Task goal
The answer should be each line from the entries below that has the word "макаронами" in it.

[Source data]
-=-=-

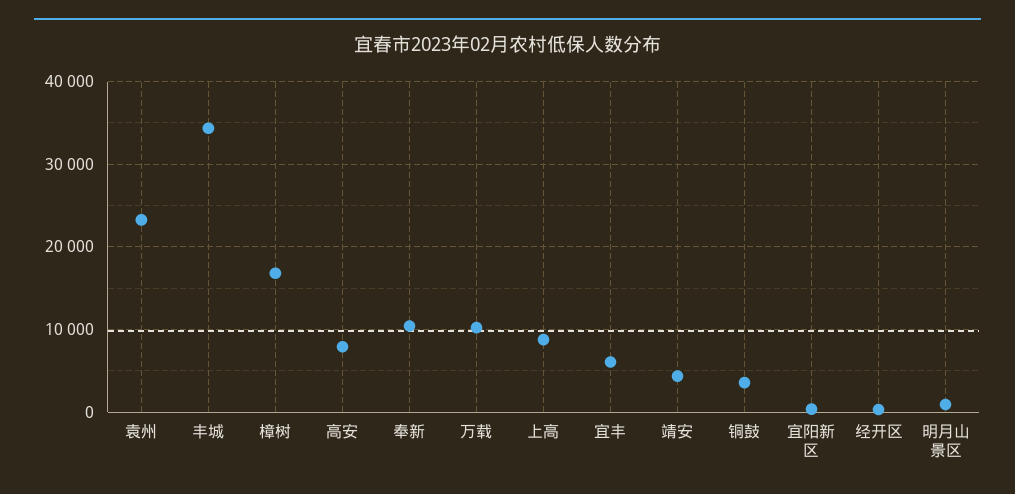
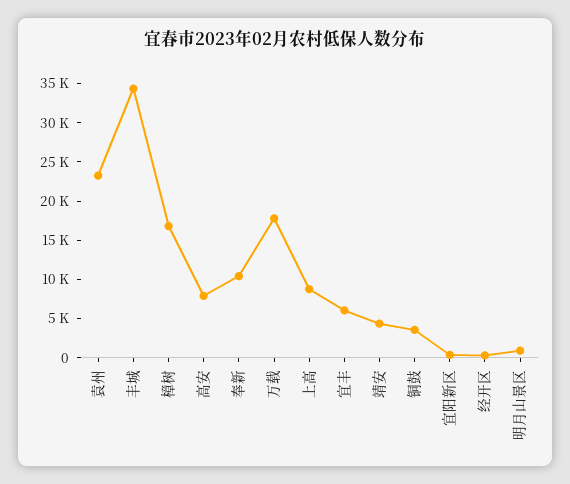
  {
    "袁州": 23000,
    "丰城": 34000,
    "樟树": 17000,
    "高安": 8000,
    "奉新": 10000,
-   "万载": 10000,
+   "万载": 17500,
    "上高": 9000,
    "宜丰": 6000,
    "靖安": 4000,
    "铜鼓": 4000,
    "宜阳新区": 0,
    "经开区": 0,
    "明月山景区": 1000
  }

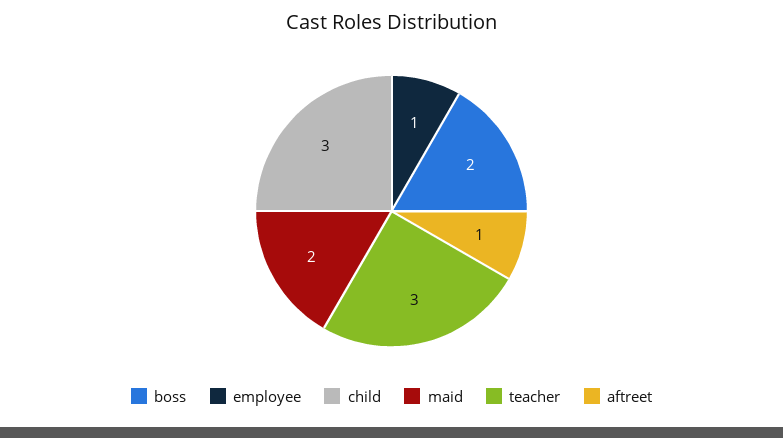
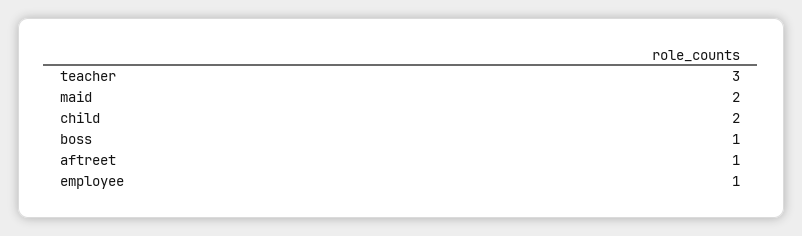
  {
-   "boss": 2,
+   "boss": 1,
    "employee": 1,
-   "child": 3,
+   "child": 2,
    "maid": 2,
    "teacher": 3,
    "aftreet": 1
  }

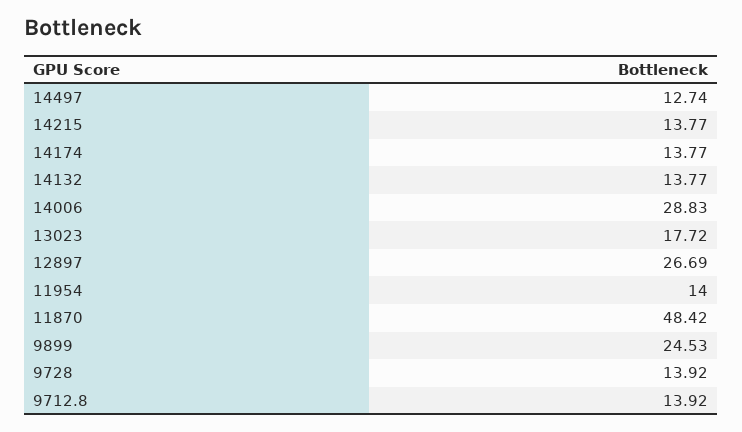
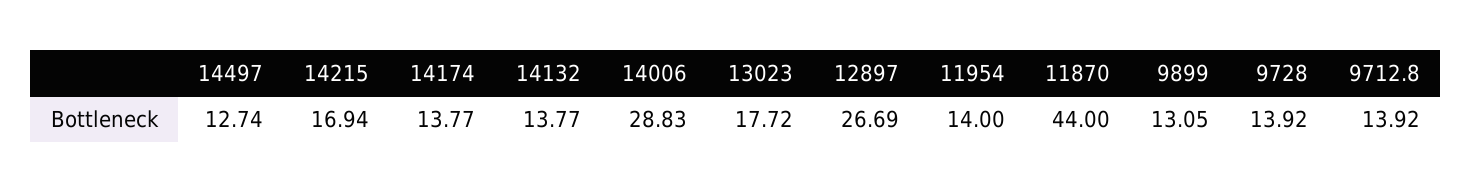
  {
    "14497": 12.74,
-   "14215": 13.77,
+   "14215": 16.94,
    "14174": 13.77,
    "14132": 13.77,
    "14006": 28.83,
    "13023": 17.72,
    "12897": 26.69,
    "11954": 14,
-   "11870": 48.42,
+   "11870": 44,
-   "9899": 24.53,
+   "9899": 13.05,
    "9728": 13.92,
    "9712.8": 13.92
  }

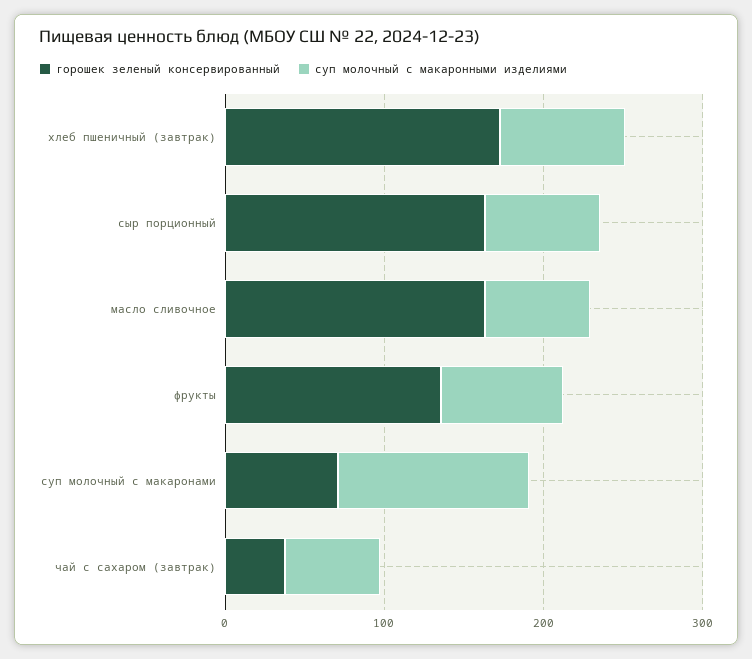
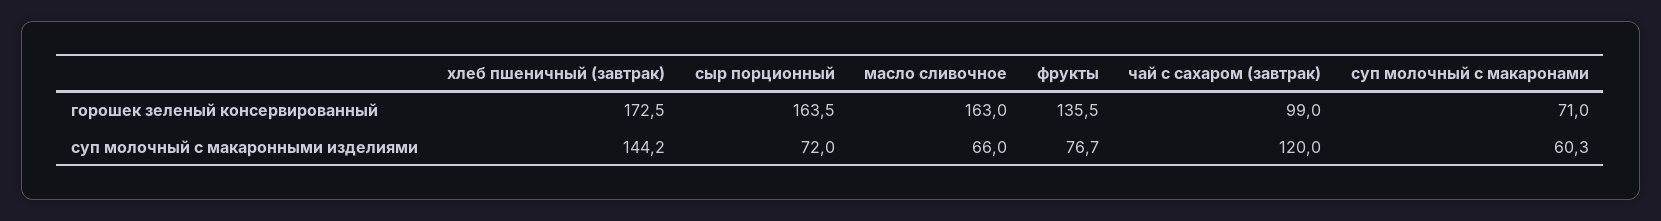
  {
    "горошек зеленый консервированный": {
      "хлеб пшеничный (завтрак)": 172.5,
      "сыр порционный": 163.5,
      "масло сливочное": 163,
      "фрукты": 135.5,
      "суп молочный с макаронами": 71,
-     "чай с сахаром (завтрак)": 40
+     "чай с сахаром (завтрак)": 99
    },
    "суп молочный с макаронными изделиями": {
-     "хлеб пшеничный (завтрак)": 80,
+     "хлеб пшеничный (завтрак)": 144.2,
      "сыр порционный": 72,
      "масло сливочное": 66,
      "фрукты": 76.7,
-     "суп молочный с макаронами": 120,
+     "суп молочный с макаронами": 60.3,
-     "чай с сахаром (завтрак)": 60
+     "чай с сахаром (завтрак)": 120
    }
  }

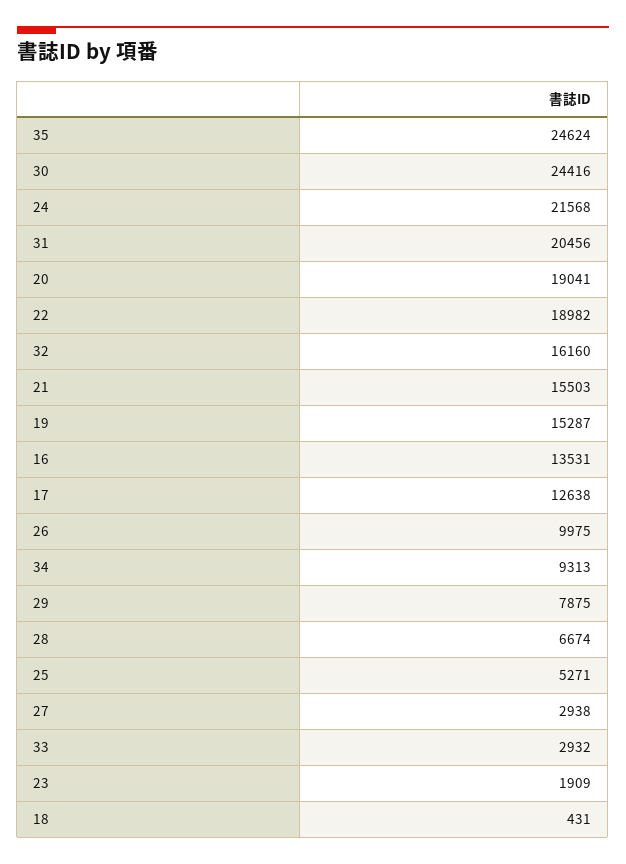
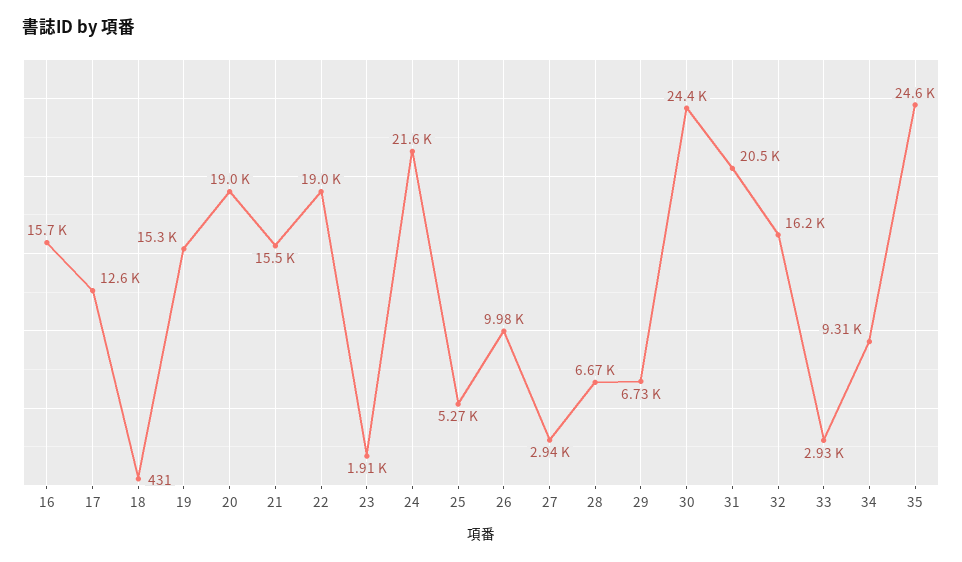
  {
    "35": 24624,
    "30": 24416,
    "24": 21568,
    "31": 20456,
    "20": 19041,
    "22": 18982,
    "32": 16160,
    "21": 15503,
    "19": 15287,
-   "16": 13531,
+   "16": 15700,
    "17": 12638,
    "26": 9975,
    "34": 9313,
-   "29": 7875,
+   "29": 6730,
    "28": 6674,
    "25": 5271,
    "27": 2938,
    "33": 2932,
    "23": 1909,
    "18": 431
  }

-=-=-

The completed task
      "суп молочный с макаронами": 71,
-     "суп молочный с макаронами": 120,
+     "суп молочный с макаронами": 60.3,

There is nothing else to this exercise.